後輩の結婚式で、花月で出番があった坂田利夫は、会場が近かったので途中で抜けて、
「舞台がありますので挨拶だけでもと顔出させてもらいました。
本日は誠におめでとうございました」
とだけいって颯爽と帰っていった。
西川のりおが
(そんなあわてて帰らんでも十分間に合うのにエエカッコして)
と思っていると、すぐに
「ドカーン」
とすごい音がした。
出口と厨房口を間違えて飛び込んでウエイターと激突し、顔からソバをダラリと垂らした坂田利夫が出てくると会場は大爆笑。

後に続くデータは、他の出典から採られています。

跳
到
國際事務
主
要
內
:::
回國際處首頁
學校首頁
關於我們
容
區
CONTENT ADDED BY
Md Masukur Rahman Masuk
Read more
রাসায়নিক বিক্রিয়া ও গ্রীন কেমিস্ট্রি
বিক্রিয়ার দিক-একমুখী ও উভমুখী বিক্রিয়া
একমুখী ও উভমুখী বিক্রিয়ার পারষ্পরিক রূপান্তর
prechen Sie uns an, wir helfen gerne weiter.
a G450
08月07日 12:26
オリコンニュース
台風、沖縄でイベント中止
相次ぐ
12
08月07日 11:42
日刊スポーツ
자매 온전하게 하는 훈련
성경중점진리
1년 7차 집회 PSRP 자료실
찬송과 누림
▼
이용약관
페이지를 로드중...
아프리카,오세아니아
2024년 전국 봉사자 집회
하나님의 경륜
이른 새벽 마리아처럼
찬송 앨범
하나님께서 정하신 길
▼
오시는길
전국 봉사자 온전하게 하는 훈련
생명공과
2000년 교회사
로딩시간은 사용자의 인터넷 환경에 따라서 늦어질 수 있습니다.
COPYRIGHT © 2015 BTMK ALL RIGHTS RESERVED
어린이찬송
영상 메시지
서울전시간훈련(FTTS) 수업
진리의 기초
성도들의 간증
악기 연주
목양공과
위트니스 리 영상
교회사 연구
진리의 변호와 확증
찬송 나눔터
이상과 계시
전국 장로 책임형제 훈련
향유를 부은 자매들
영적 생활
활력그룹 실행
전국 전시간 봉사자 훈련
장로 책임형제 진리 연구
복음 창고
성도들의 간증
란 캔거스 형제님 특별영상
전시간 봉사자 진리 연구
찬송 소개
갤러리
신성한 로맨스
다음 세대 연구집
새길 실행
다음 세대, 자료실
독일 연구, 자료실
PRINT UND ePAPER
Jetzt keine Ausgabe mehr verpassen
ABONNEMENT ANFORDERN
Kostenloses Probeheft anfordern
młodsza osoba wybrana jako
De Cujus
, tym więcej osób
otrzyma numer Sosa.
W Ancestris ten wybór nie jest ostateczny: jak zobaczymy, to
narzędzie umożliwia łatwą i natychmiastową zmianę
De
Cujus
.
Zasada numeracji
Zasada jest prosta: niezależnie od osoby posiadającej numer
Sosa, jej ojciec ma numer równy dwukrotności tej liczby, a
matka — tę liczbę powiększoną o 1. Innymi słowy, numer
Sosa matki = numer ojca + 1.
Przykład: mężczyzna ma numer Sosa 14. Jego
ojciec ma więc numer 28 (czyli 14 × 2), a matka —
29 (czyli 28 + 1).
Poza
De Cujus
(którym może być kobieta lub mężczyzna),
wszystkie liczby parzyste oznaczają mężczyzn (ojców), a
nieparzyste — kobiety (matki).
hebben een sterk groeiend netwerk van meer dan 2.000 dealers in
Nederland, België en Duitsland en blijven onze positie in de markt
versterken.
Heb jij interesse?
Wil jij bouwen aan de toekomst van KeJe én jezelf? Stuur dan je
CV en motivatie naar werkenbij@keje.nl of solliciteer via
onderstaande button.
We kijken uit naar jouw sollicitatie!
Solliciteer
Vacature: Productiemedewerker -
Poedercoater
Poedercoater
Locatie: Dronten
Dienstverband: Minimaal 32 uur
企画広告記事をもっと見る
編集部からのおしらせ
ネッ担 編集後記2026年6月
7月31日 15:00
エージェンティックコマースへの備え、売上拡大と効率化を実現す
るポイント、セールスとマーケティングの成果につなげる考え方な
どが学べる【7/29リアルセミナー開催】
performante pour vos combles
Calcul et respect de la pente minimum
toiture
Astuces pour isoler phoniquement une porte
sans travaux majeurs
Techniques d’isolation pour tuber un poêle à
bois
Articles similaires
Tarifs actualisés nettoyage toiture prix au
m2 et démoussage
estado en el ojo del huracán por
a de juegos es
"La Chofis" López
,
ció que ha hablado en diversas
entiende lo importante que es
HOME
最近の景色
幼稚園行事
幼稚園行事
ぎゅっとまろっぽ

あまりの惨めさに、その後の出番を休んでしまった坂田利夫をみて、西川のりおは
(アホや)
と思った。

坂田利夫は、お通夜の前にも
「ええ、この度はどうもご愁傷様でした。
ええ、この度はどうもご愁傷様でした」
と何度も練習。
そして会場に着くと
「ええ、この度はどうも・・・」
とマジメにお悔やみをいおうとしたが、葬儀を仕切っていた芸人仲間に、
「そんなんいわんでエエがな。
坂田さんが来てくれて、おもろい話でもしてくれたら、それで故人も喜んでくれる。
ご飯食べてないやろう?
寿司でも食べ」
といわれ、
「ボク食べに来たん違います」
と断ったが、
「まあ、そういわずに」
とすすめられ、結局、寿司を食べ、酒を飲んだ。
そして焼香をするために遺族の前に進んだ坂田利夫は、
「ええ、この度はどうもごちそうさまでした」
西川のりおが
(あんなに練習してたのに・・・)
と思っていると、さらに焼香の仕方がわからず、あわてて灰をぶちまけて遺族の喪服を真っ白にしてしまい、
(アホや)
と思った。

漫才がブームになると落語家は仕事が激減。
関西のトップを走っていた明石家さんまですら追い越された感があった。
しかしさんまは、魔術師のようなトークで漫才師と絡み、イジり、仕切ってお笑い界の好位置をキープ。
島田紳助は
「漫才ブームが来て、やった、これでアイツを引き離せると思うて。
ブームが終われば絶対にさんまの方が有利になるから、2馬身はリードせなアカンかったのにアイツはくっついて来よって。
関係ないくせに・・・」
とその適応力に驚き、西川のりおは、
「ずーっとさんまがおるなあ、なんでや?」
と周囲に漏らし
「いや、あんだけのメンバー仕切ろうと思ったらさんまさんくらいしかアカンのとちゃいます」
とナダめられると
「なんで俺やったらアカンねん」
と嫉妬心ムキ出しでヒガんだ。
こうして売れない時代を経て「ヤングOh!Oh!」と「漫才ブーム」で全国区へ進出した西川のりおは、この後、アニメ「じゃりン子チエ」のテツ、「俺たちひょうきん族」、深夜ラジオ「ヤングタウン」のパーソナリティと独特のキャラクターで、ますますブレイクしていった。